Since I was not scheduled to sing the next night, Bonnie and I delayed our departure from Casper the following morning so that we could explore the Trails Center.  I wish that I had taken a picture of Arby in the parking lot there as a modern counterpoint to the Conestogas of the pioneers’ era.  Equipped with its own sanitary system, Arby stood in stark contrast to the covered wagons displayed throughout the exhibit, and we, unlike the trailblazers of yesteryear, had not been exposed to cholera during our coursing across Nebraska.  That disease had killed so many prairie crossers in the early 1850s that pioneer traffic decreased for a period following the epidemic.  

While Bonnie and I had often paralleled the trails in previous days, she had read aloud several chapters of Bill Bryson’s At Home, a fascinating history of the stuff and fixtures in the rooms of typical houses.  The coincidental relevance of Bryson’s book is this: In its intentional digressions about the development of toilets and plumbing systems, the chapter on the bathroom included a brief medical history about the discovery of the cause of cholera, the fecal contamination of water supply.  And in the museum we learned about the decreasing frequency of deaths from cholera as pioneers made their way up the Platte.  Because the river served as their constant water supply, the people followed it closely, all too closely, often infecting its adjacent watershed with their waste.  Consequently, folks downstream increasingly contracted the disease borne through the water that seemed to be their source of sustenance and hope.  

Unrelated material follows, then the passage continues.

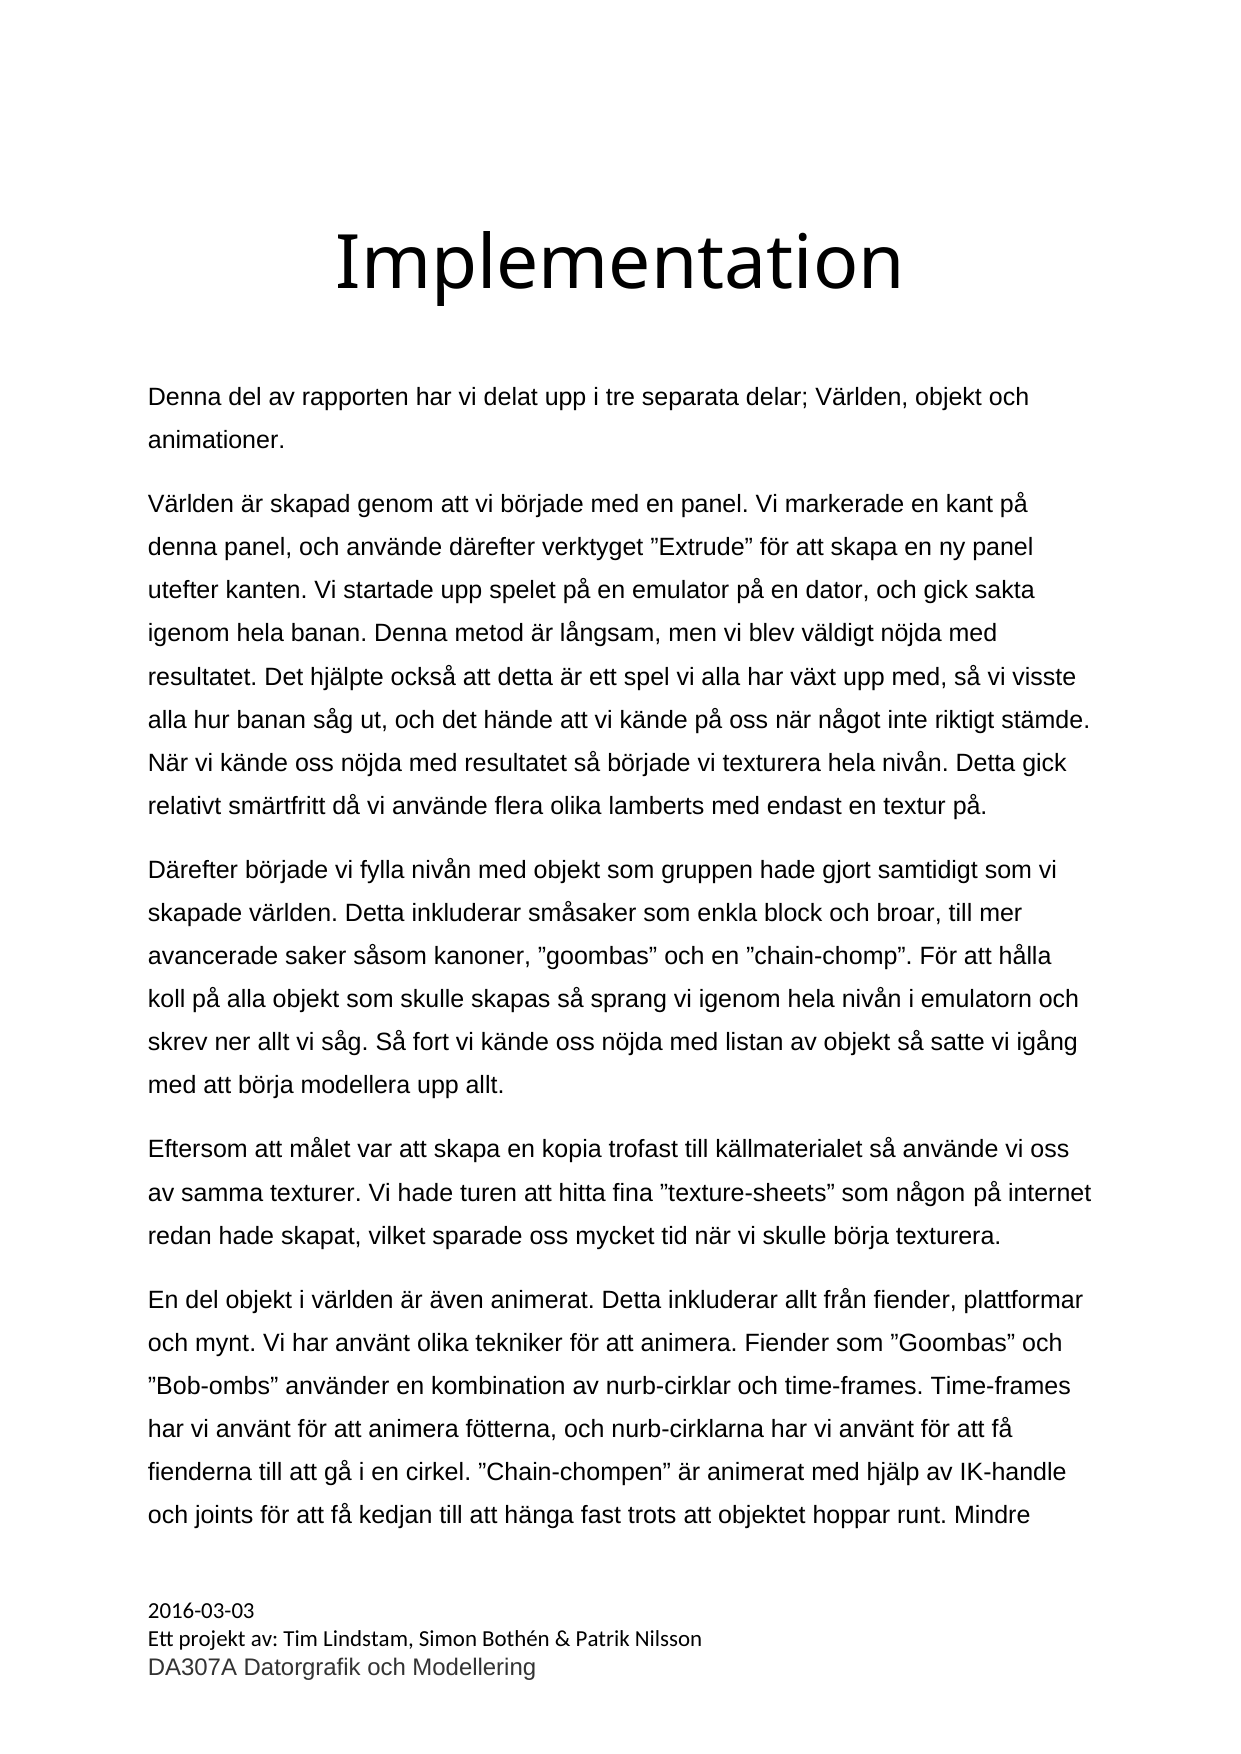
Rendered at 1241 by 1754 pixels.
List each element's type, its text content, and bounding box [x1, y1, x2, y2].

Displaying personal accounts of some who trekked along the trails, the museum’s exhibits brought to life the threats of death that pioneers so frequently faced.  As I reflected on the multiple stresses that the pioneers endured during their westward journey—painfully jettisoning furnishings and goods, and more traumatically experiencing accidents, illness, and death—I felt lucky that our only loss had been Arby’s awning as we had headed west from Omaha.
In the distance between the light standards, the Trails museum faintly glows on the hilltop.

In an extended metaphorical way, the label of pioneers also applied well to Cas per’s baseball team.  At an obvious level, the Ghosts competed in the Pioneer League.  But more than that, like the other novices in the Rookie league classification, the players were on a quest upstream through the Minor Leagues.  While the increasing competition at each higher level of play promised to hone their skills in preparation for their possible Major League debuts, more often it killed their chances to reach the Show.  And in Casper on the night when we were there, the Ghosts and visiting Chukars from Idaho Falls played as roughly as pioneers, amassing 17 runs on 18 hits, while committing 7 seven errors.  But the Ghosts could bark at the moon that night because they won 11-6.